Posted on June 17, 2024 in: Articles

By Fr. Eugene Hemrick

Yeshua Institute Fellow

To experience the truth these days is becoming a mammoth task. The smallest things tend to hide it and idiotic people are forever exploiting it.

We have entered an age in which it is difficult to know what or who is truthful. When truthfulness goes by the wayside so does veracity, sincerity, authenticity, credibility, trustworthiness, reality and frankness.

It is a fact that the best way to destroy a nation is not by weapons of war but by spreading distrustfulness among its citizens.

Aleksandr Solzhenitsyn points us to one way to counter this malaise. “The simple step of the courageous individual is to not take part in the lie.” Here Solzhenitsyn reminds us truthfulness begins at home with our wives, husbands, children, neighbors and fellow workers, to shut the door on untruthfulness in those environments.

Examples of dishonesty and outright lying are now flooding our media and news outlets, conditioning us to get used to it.

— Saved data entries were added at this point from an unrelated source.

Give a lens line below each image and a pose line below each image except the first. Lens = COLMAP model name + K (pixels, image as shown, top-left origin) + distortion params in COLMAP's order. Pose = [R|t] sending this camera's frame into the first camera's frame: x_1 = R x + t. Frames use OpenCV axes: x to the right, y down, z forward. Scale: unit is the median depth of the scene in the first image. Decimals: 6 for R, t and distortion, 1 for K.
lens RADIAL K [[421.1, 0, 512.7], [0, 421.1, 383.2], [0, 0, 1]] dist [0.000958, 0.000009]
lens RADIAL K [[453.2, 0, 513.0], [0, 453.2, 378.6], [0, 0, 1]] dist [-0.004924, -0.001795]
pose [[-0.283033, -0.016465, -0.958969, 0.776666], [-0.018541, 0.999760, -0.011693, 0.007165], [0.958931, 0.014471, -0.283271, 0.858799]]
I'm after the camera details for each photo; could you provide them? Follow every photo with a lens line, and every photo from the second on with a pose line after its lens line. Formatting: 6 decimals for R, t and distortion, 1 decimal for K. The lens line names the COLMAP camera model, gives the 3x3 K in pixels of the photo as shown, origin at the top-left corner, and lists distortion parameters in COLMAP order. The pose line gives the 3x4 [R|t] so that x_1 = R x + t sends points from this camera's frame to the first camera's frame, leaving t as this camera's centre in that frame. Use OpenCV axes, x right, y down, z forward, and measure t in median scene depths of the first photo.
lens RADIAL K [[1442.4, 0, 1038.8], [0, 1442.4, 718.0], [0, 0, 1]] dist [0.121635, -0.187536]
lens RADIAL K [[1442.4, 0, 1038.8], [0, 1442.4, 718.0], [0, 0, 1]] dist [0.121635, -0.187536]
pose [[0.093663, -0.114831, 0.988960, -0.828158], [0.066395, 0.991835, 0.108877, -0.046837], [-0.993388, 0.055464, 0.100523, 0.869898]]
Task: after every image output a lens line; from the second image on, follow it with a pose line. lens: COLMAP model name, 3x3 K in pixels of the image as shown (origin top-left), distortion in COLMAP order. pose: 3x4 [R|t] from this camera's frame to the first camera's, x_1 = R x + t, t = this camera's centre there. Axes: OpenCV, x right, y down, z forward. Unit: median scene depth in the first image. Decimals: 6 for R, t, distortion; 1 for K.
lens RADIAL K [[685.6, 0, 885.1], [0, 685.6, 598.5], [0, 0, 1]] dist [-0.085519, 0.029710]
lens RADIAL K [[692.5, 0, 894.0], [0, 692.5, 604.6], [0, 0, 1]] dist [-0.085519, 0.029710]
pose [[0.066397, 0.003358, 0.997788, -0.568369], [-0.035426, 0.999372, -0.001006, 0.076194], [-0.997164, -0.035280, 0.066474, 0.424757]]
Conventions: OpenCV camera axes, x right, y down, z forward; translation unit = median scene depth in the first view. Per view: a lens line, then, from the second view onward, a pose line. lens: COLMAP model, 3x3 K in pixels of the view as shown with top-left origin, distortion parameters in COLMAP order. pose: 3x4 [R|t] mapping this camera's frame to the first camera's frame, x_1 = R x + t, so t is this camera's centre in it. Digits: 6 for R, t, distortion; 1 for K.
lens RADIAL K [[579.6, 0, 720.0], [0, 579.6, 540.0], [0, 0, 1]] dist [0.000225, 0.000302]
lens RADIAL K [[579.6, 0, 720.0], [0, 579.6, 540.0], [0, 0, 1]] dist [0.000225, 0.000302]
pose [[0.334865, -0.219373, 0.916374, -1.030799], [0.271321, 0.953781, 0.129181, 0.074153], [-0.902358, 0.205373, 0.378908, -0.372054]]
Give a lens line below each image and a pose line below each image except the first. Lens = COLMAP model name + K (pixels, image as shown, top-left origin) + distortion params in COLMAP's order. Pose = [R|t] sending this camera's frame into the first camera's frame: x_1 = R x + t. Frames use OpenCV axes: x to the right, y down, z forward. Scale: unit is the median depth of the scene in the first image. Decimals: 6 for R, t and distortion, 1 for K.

Why this onslaught on truth? How has it come to be?

Plato’s answer

Plato gives us one answer in stating, “The true lover of knowledge strives for truth, and he is not content with common opinion, but sores with undiminished, and unwearied, passion, till he grasps the essential nature of things.”

Plato points us to the essential foundations of truth -- one being a lover. St. Thomas Aquinas helps us better understand what being a lover entails. It is desiring to bring about peace, joy, benevolence and mercy; it is selflessness for the good of the common good.

Being a peacemaker implies a desire to create order, unity, and the joy it creates. Mercy, misericordia, contains the Latin word cor -- meaning heart; to possess a compassionate heart toward another and benevolence is the practice of generosity.

Precious ideal

Truthfulness is a precious ideal and like so many beautiful ideals requires an unwearied, undiminished passion and love for getting at the essence of what is the truth. It demands labor, reverence, and respect.

It is unfortunate in our times that we experience truth callously kicked around, twisted and ignored. Equally unfortunate are misled people devoid of the moral compass needed to embrace honesty.

William Shakespeare once observed, “Knowledge maketh a bloody entrance.” We can add, “Truth teaches reality and requires integrity. Sadly some would rather put their heads in the sand and deprive themselves of the soothing waves of the sea, majestically crashing against the shore.”